While wearing white gloves, head bowed, and holding a tassled red pillow upon which a gold crown rested, a member of the Congressional Black Caucus (CBC) participated in a recent Capitol Hill ceremony where Rev. Sun Myung Moon declared himself "savior, Messiah, returning lord."
The crown bearer was Rep. Danny K. Davis (D-Ill.), who was among a gaggle of African-American ministers and politicians - including CBC Chairman Elijah Cummings (D-Md.) and former D. C. Congressional Delegate Walter Fauntroy (D) - who gathered at an controversial "Crown of Peace" ceremony in March at the Dirksen Senate Office Building, which is now getting some serious press play.
"A'int no big deal," Davis, a fourth-term congressman, tells Bet.com. "They asked me if I would do it, so I carried the crown for Mrs. Moon." Moon and the missus were crowned the "King and Queen of Peace."
Davis now distances himself from the Messiah remark made by Moon, saying, "Had I known what his comments were going to be, I would not have wanted to be in that environment."
When asked why he didn't walk out to show his outrage, Davis says he "wasn't raised that way."
Davis, who claims a 10-year friendship with the Korean-born businessman, acknowledges that "10 to 12 Moon followers" contributed financially to his March primary campaign ("I don't remember the exact amount"), says he attended the event to present the Moons with awards for being "ambassadors of peace." When asked to give an example of a proposed peace policy or initiative advanced by the Moon couple, Davis couldn't name one.

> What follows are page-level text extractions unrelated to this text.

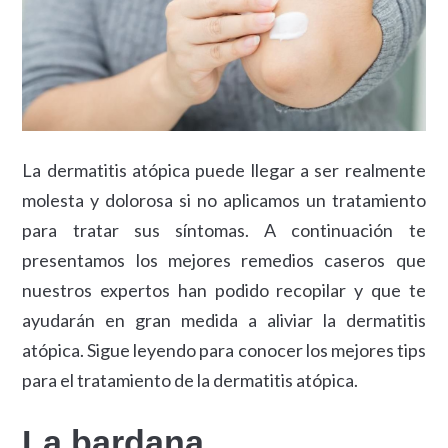
La dermatitis atópica puede llegar a ser realmente
molesta y dolorosa si no aplicamos un tratamiento
para tratar sus síntomas. A continuación te
presentamos los mejores remedios caseros que
nuestros expertos han podido recopilar y que te
ayudarán en gran medida a aliviar la dermatitis
atópica. Sigue leyendo para conocer los mejores tips
para el tratamiento de la dermatitis atópica.
La bardana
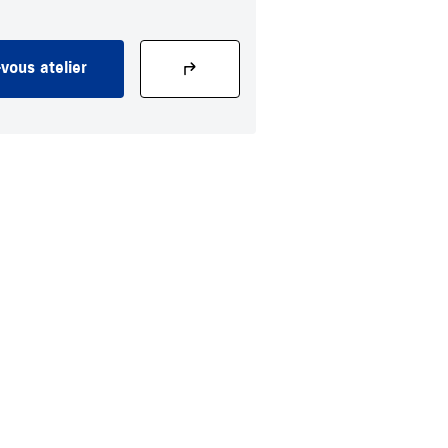
vous atelier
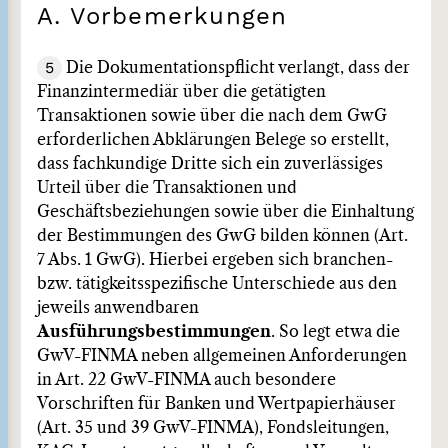
A. Vorbemerkungen
5
Die Dokumentationspflicht verlangt, dass der
Finanzintermediär über die getätigten
Transaktionen sowie über die nach dem GwG
erforderlichen Abklärungen Belege so erstellt,
dass fachkundige Dritte sich ein zuverlässiges
Urteil über die Transaktionen und
Geschäftsbeziehungen sowie über die Einhaltung
der Bestimmungen des GwG bilden können (Art.
7 Abs. 1 GwG). Hierbei ergeben sich branchen-
bzw. tätigkeitsspezifische Unterschiede aus den
jeweils anwendbaren
Ausführungsbestimmungen
. So legt etwa die
GwV-FINMA neben allgemeinen Anforderungen
in Art. 22 GwV-FINMA auch besondere
Vorschriften für Banken und Wertpapierhäuser
(Art. 35 und 39 GwV-FINMA), Fondsleitungen,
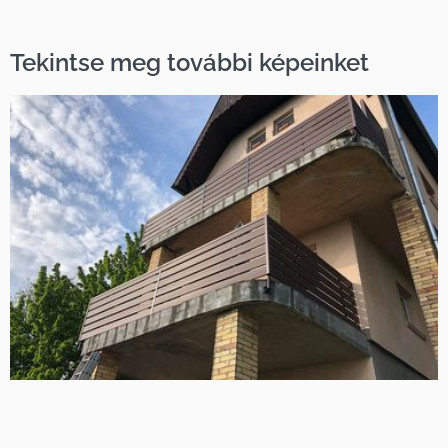
Tekintse meg további képeinket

Moon, 85, who served a 13-month sentence for a 1982 federal tax evasion charge, now heads a mysterious Asian-based billion-dollar empire (finances are never disclosed) that includes several right-wing foundations and publications, including The Washington Times newspaper, which is well known for bashing programs or polices seen as advantageous to or beneficial for African Americans. Journalism critics have referred to it (along with FOX Cable News) as a "right-wing propaganda organ" that trounces so-called liberal causes. The newspaper robustly endorsed Republican presidents Richard Nixon, Ronald Reagan and both President Bushes. Its pages have been used as a Republican weapon in congressional battles and election campaigns. The paper has never posted a profit and reportedly costs Moon some $100 million a year.
President Bush has, in the past, accepted substantial fees for speaking engagements from Moon's controversial Unification Church that range in estimates from $1 million to $10 million.

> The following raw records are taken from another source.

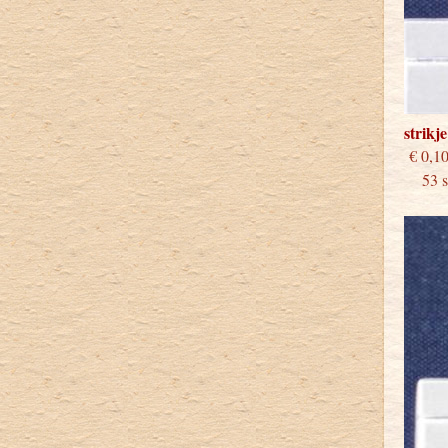
strikj
€
53 st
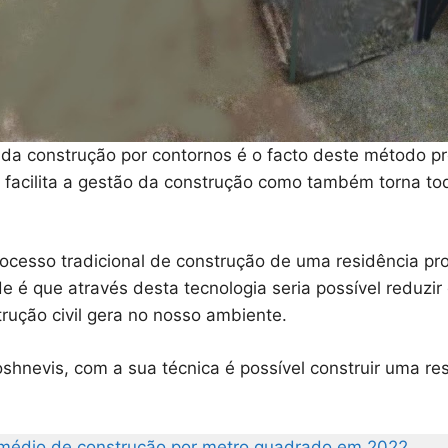
 da construção por contornos é o facto deste método p
ó facilita a gestão da construção como também torna t
ocesso tradicional de construção de uma residência pr
ade é que através desta tecnologia seria possível reduzi
rução civil gera no nosso ambiente.
hnevis, com a sua técnica é possível construir uma re
médio de construção por metro quadrado em 2022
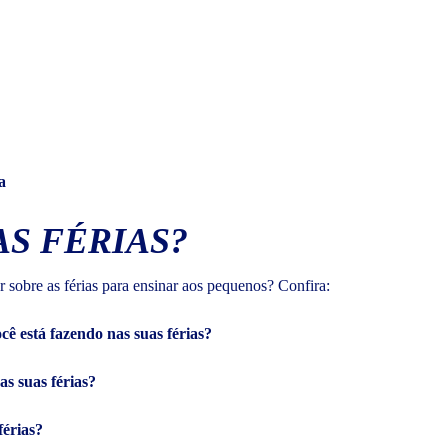
a
S FÉRIAS?
r sobre as férias para ensinar aos pequenos? Confira:
cê está fazendo nas suas férias?
as suas férias?
férias?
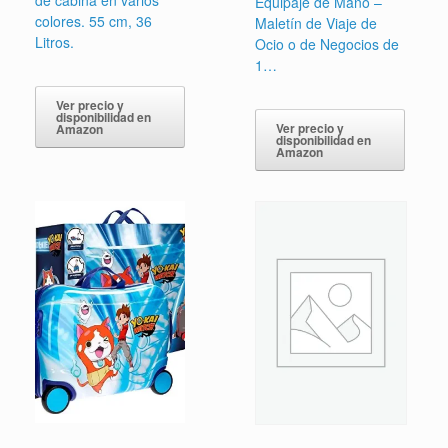
Equipaje de Mano –
colores. 55 cm, 36
Maletín de Viaje de
Litros.
Ocio o de Negocios de
1…
Ver precio y
disponibilidad en
Ver precio y
Amazon
disponibilidad en
Amazon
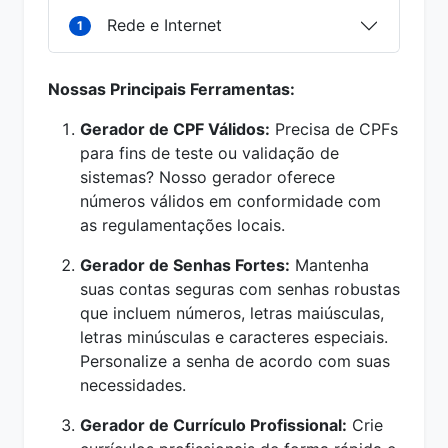
Rede e Internet
1
Nossas Principais Ferramentas:
Gerador de CPF Válidos:
Precisa de CPFs
para fins de teste ou validação de
sistemas? Nosso gerador oferece
números válidos em conformidade com
as regulamentações locais.
Gerador de Senhas Fortes:
Mantenha
suas contas seguras com senhas robustas
que incluem números, letras maiúsculas,
letras minúsculas e caracteres especiais.
Personalize a senha de acordo com suas
necessidades.
Gerador de Currículo Profissional:
Crie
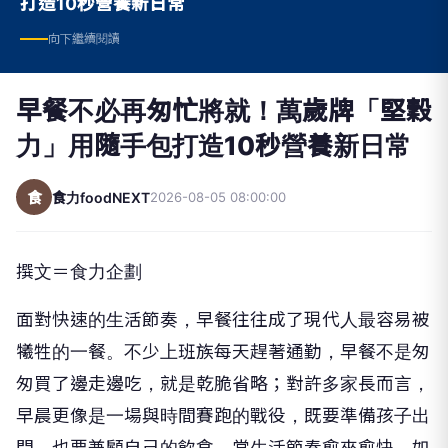
打造10秒營養新日常
向下繼續閱讀
早餐不必再匆忙將就！萬歲牌「堅穀
力」用隨手包打造10秒營養新日常
食
食力foodNEXT
2026-08-05 08:00:00
撰文＝食力企劃
面對快速的生活節奏，早餐往往成了現代人最容易被
犧牲的一餐。不少上班族每天趕著通勤，早餐不是匆
匆買了邊走邊吃，就是乾脆省略；對許多家長而言，
早晨更像是一場與時間賽跑的戰役，既要準備孩子出
門，也要兼顧自己的飲食。當生活節奏愈來愈快，如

A 1963 CIA report accused Moon's Unification Church of being a "political tool." In the 1970s, an FBI report said Moon designated "300 pretty girls" to lobby members of Congress. Over the years, Moon and his various agencies and front groups have enriched the campaign coffers of innumerable congressmen and senators - and in 1973 bailed out Jerry Falwell's debt-ridden Liberty University to the tune of $2.5 million. In the '60s, Falwell preached from his pulpit that desegregation was evil and the Civil Rights Movement was a communist plot.
It was this history of that sparked an outreach program by the Rev. Moon and his Unification Church aimed at the Black community some years ago - mainly through African American churches.
Among the ministers attending the "peace" ceremonies were Minister Willie Muhammad, of the Nation of Islam Greensboro (N.C.) Mosque #92, self-proclaimed Archbishop George Stallings, Jr., founder of the D.C.-based Imani Temple, and the Rev. Fauntroy who served as master of ceremonies. (Fauntroy, contacted at his Bethel AME Church, did not return calls to BET.com.) Stallings, a breakaway Catholic priest, was married to a Japanese bride during a Madison Square Garden mass wedding officiated by Rev. Moon in 2001.
Among the persons listed as an Ambassadors for Peace co-chair was Rep. Harold Ford, Jr., the young Black Democratic congressman from Tennessee. He has since claimed that he was not in attendance and expressed surprise at Moon's Messiah declaration.
C. Delores Tucker, national chair of the National Congress of Black Women, and Charles Ballard, founder of the Institute for Responsible Fatherhood, were listed in the peace awards program as part of the Invitational Committee. Also listed was Sen. Lindsey Graham (R-S.C.)
Speaker of the House Dennis Hastert (R-Ill.) reportedly sent a letter of congratulations to Moon praising him for hosting the event. It was sponsored by the Moon-funded International Federation for World Peace; the invitation was signed by Rep. Davis in his role of co-chair of the organization.
"Some of the activities went beyond my expectations," Davis tells Bet.com, "but I did not get up and walk out because I wasn't raised that way."
Davis compared the crowning of Moon and his wife, Hak Ja Han, with selecting the "king and queen of the prom." He also took issue with Moon's anti-gay positions. "I'm for human rights and I support gay and lesbian issues."
When asked about wearing the white gloves to hold the pillow that held the crown for Mrs. Moon, Davis says he wore them because it represented a "high moment."
Did this ceremony represent a "high moment" for those in attendance? Should members of the Congressional Black Caucus been a part of this affair? What are your views on Rev. Moon?